DOCUMENT EXTRACT —

Leading the way currently in medical use is the ASO drug nusinersen that is approved for treating multiple forms of spinal muscular atrophy (SMA).1 Other ASO therapeutics that are Food and Drug Administration (FDA) approved include eteplirsen for Duchene muscular dystrophy (DMD)2 and inotersen for familial amyloid polyneuropathy (FAP).3

ASOs targeting HTT for Huntington disease (HD),4 SOD1 and C9ORF72 for amyotrophic lateral sclerosis (ALS),5,6 and MAPT (TAU) for Alzheimer disease (AD)7 are in early-phase clinical trials. Most current ASO therapeutics do not cross the blood-brain barrier and therefore for targets in the CNS have to be delivered by intraventricular injection in mice or lumbar puncture in humans. Eteplirsen and inotersen have targets that are not in the CNS and are delivered by intravenous or subcutaneous injection, respectively. On the other hand, systemic side effects are limited. Uptake into the CNS is an active process and is not uniform for all cell types or neurons. Chemical modifications can dramatically increase the half-life of ASOs and minimize toxicity.

Saved entries:

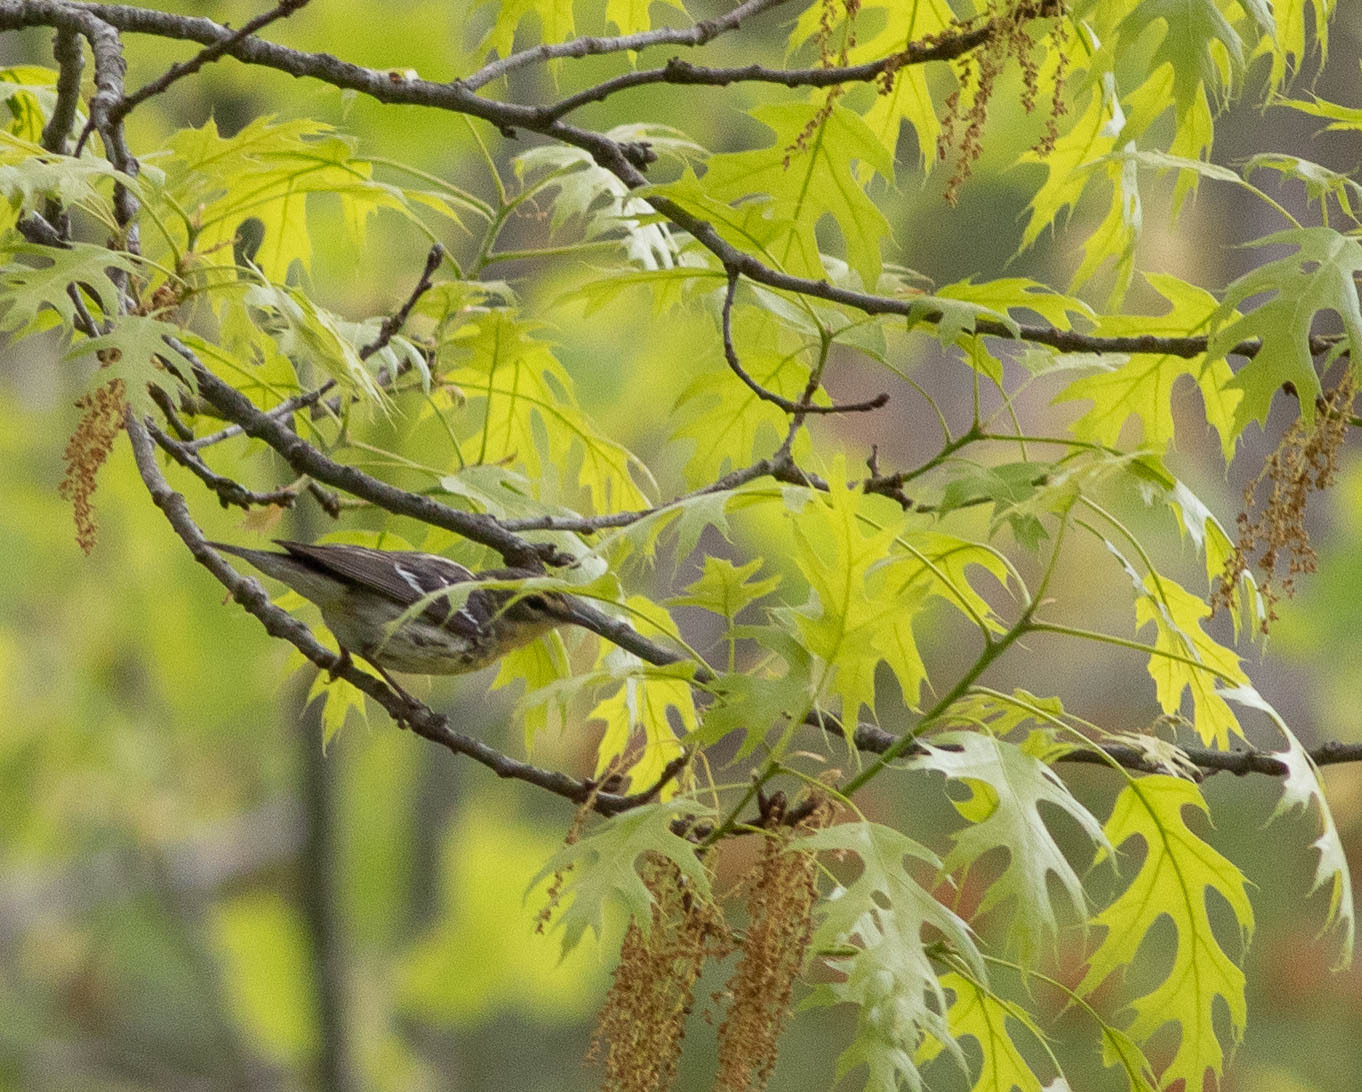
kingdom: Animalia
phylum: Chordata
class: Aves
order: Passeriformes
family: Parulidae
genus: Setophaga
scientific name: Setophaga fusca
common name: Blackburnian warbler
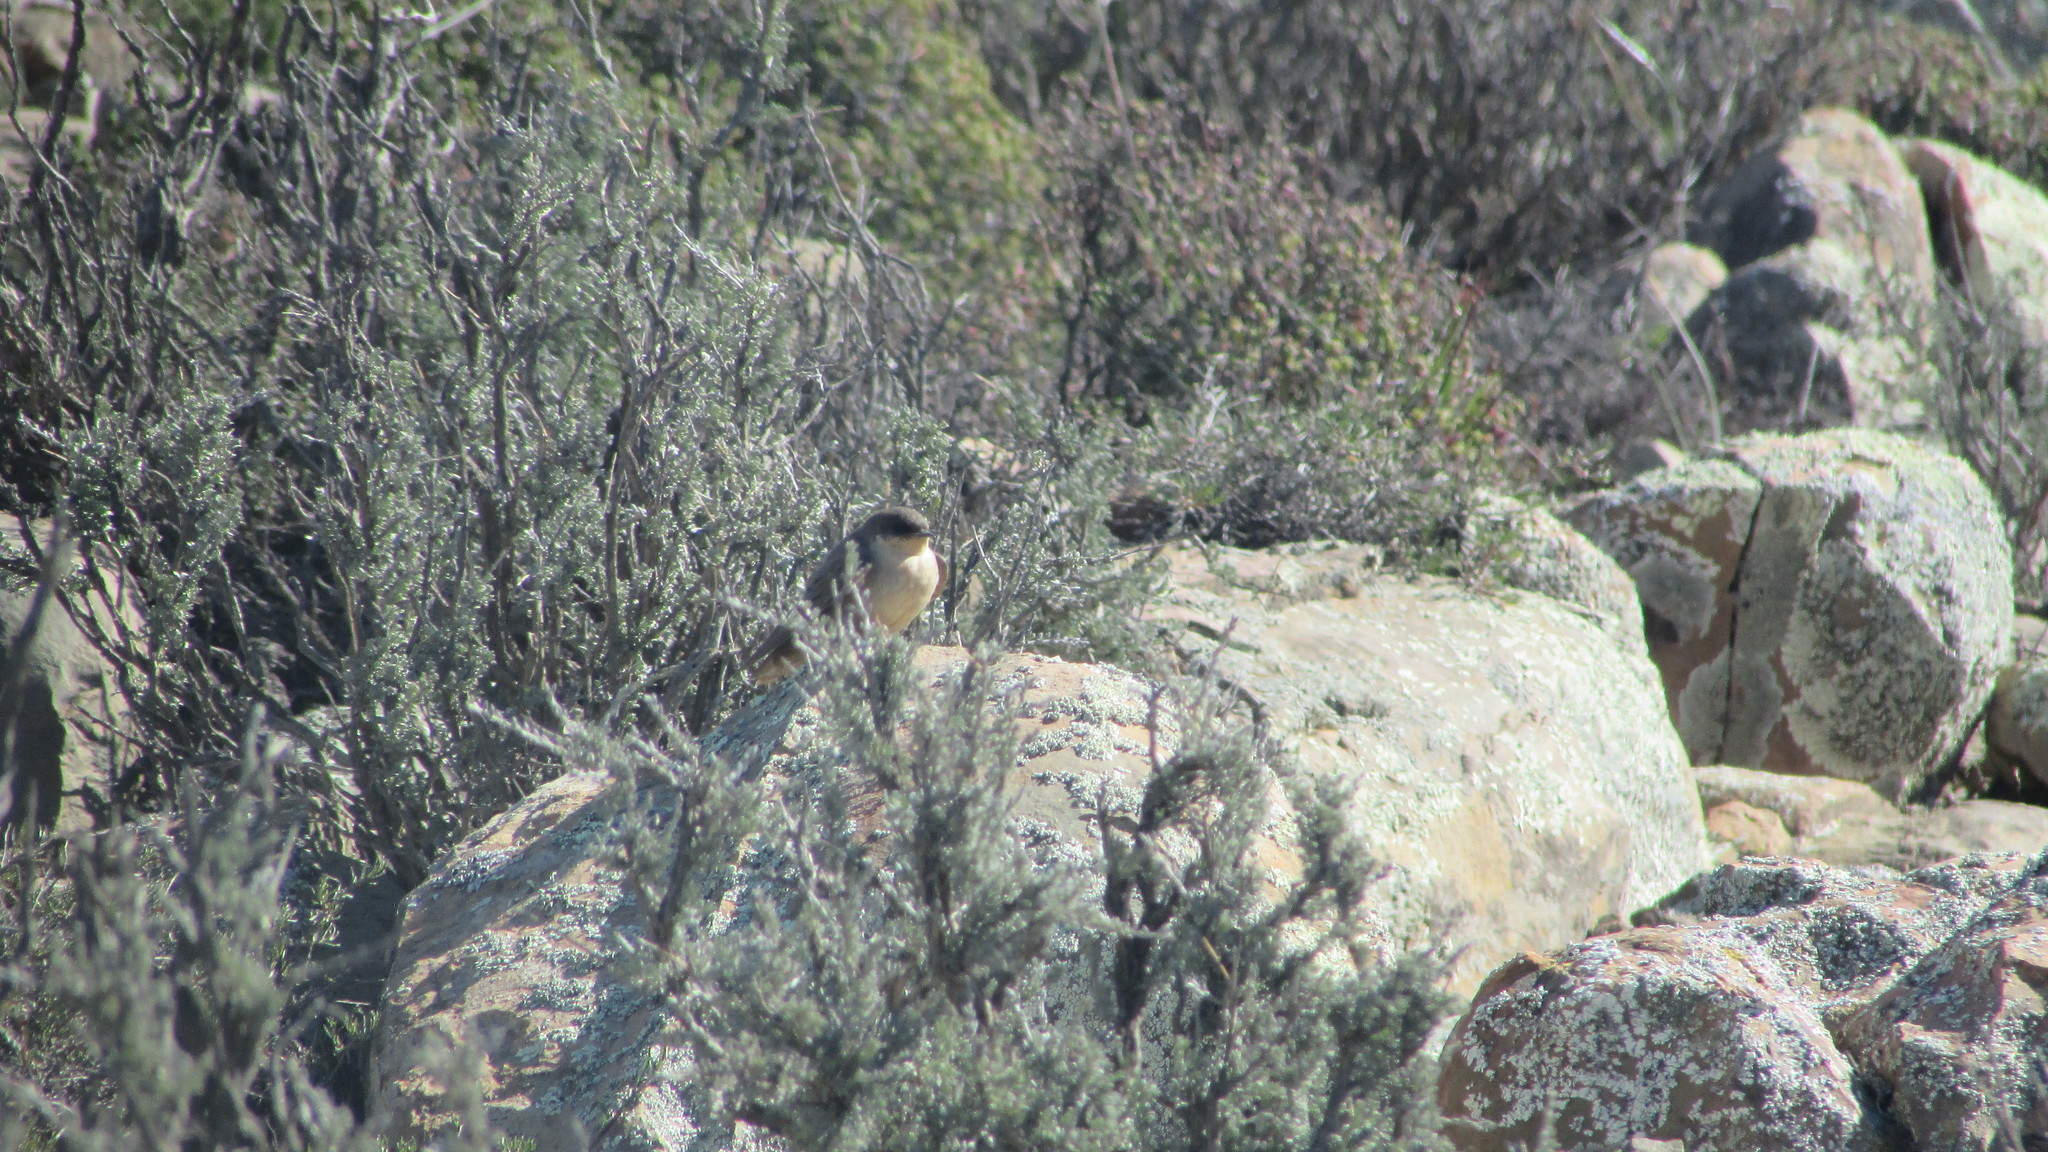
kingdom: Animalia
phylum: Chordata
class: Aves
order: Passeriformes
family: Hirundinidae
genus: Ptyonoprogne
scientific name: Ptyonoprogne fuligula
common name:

INSTRUCTIONS FOR THE TASK —
Answer these questions from the text on ASO therapeutics:
(a) Which ASO drug is approved for treating multiple forms of spinal muscular atrophy?
(b) In humans, how are ASOs delivered for targets in the CNS?
(c) What can dramatically increase the half-life of ASOs?

RESPONSE BOX —
(a) Nusinersen.
(b) By lumbar puncture.
(c) Chemical modifications.